Book Review by Chilli AKA The Red Stealer & Rotto the RottStar (occasionally known as Rotto the Rotten)
Chilli is channeling her very best Mia Corvere and giving Rotto her best stink eye as she doesn’t believe he’s doing a good job at playing Mister Kindly.
Rotto says how much more not-cat could he be given he’s not a cat? And although he won’t consent to hanging about on Chilli’s shoulders he’ll happily curl up around Nevernight any day.
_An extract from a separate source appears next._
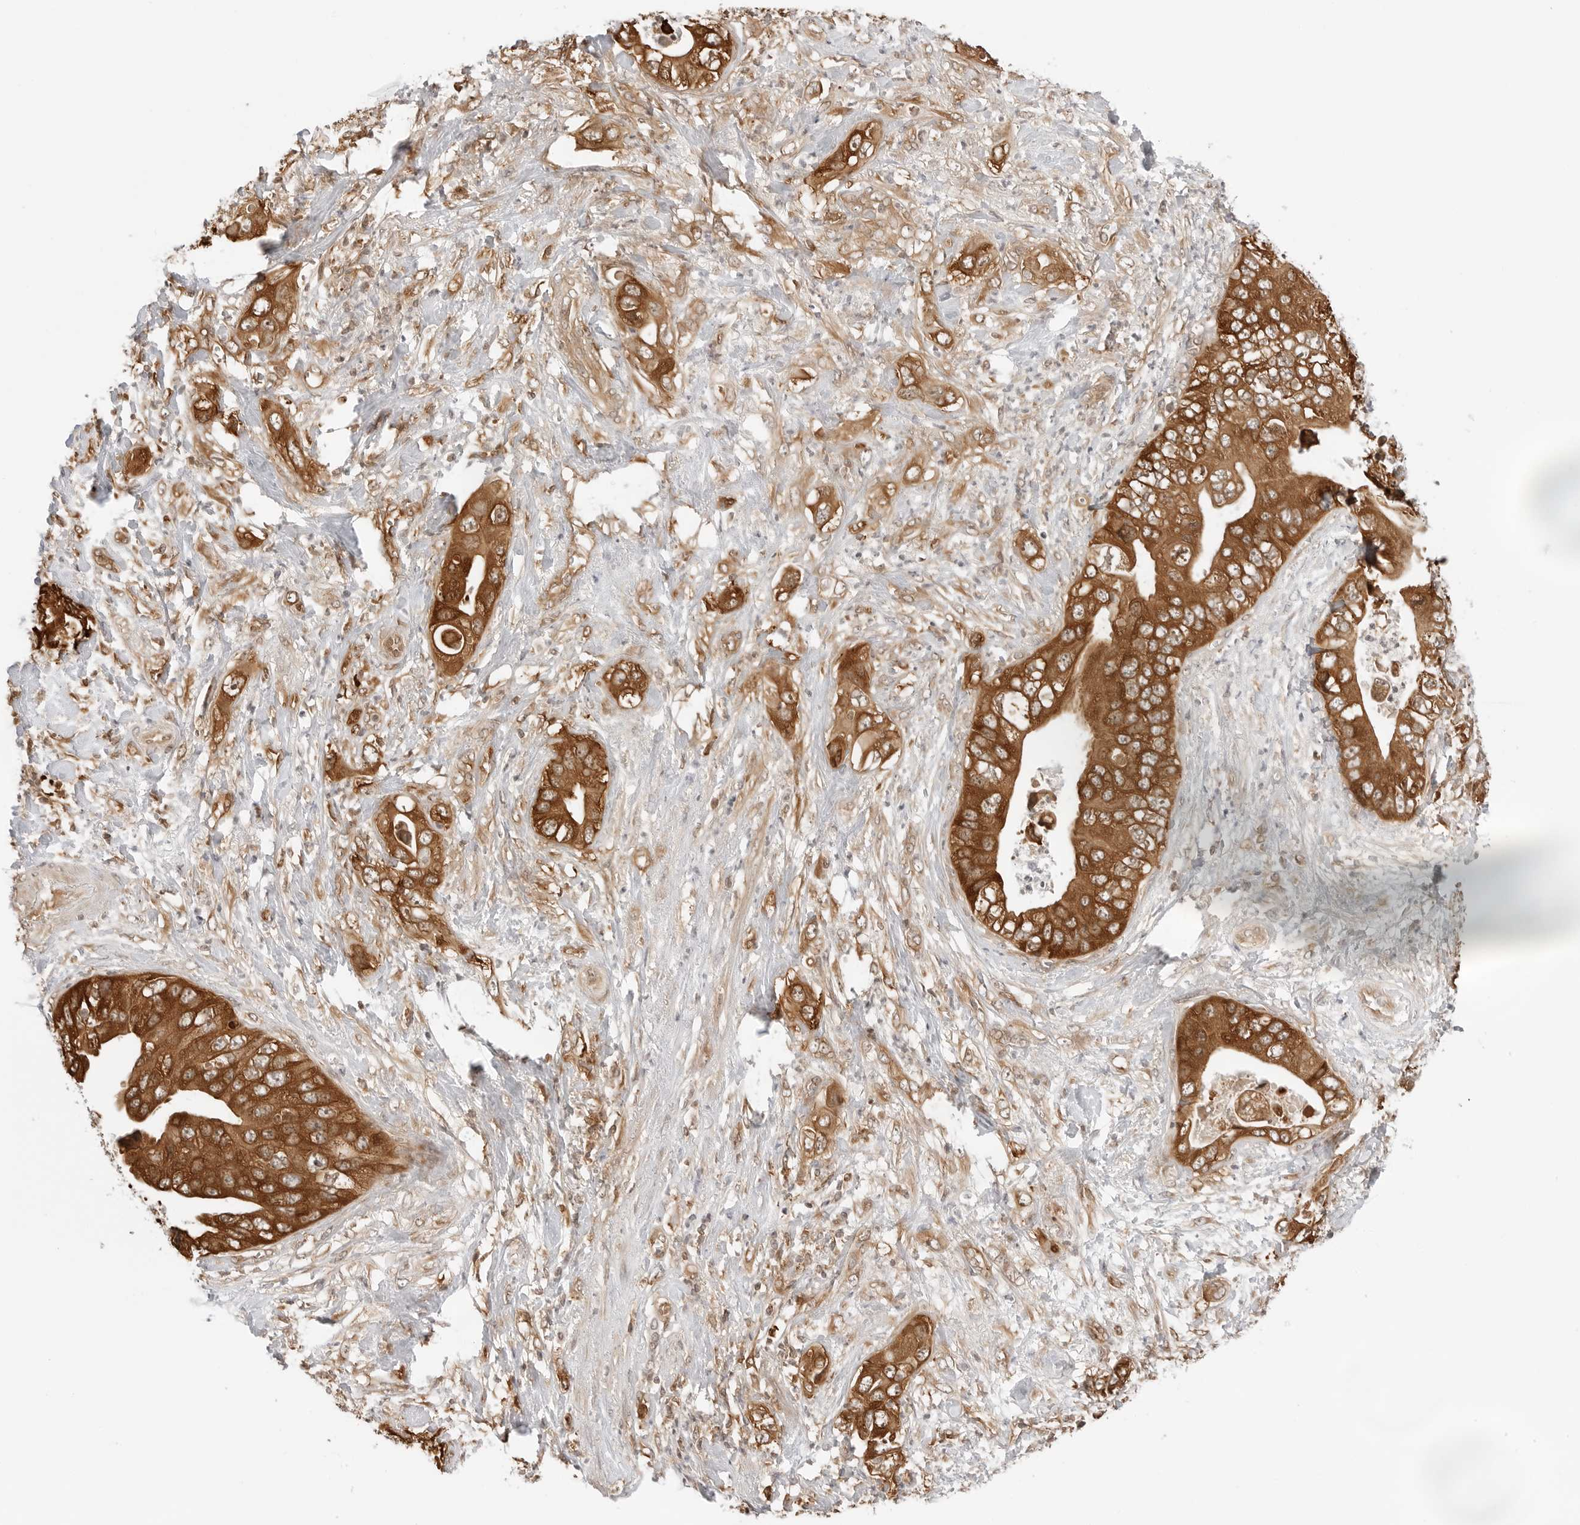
{"staining": {"intensity": "strong", "quantity": ">75%", "location": "cytoplasmic/membranous"}, "tissue": "pancreatic cancer", "cell_type": "Tumor cells", "image_type": "cancer", "snomed": [{"axis": "morphology", "description": "Adenocarcinoma, NOS"}, {"axis": "topography", "description": "Pancreas"}], "caption": "Immunohistochemistry (IHC) photomicrograph of human pancreatic cancer (adenocarcinoma) stained for a protein (brown), which demonstrates high levels of strong cytoplasmic/membranous expression in approximately >75% of tumor cells.", "gene": "NUDC", "patient": {"sex": "female", "age": 78}}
[Image Description: Left Chilli, a red heeler is wearing a long black wig and smiling. Top Right, Chilli in her wig is glaring at Rotto, a black and tan staffy kelpie cross – A copy of Nevernight is between them. Bottom Right, Rotto is curled around a copy of Nevernight]
Despite the not-cat 🐱saga, both Chilli and Rotto give 4 paws 🐾🐾to the entire Nevernight Chronicles
for the smut, murder, political shenanigans* and overall awesomeness.
*and the glorious footnotes – who doesn’t love a novel with footnotes? The only thing better than footnotes, is when the footnotes take the piss out of the footnotes.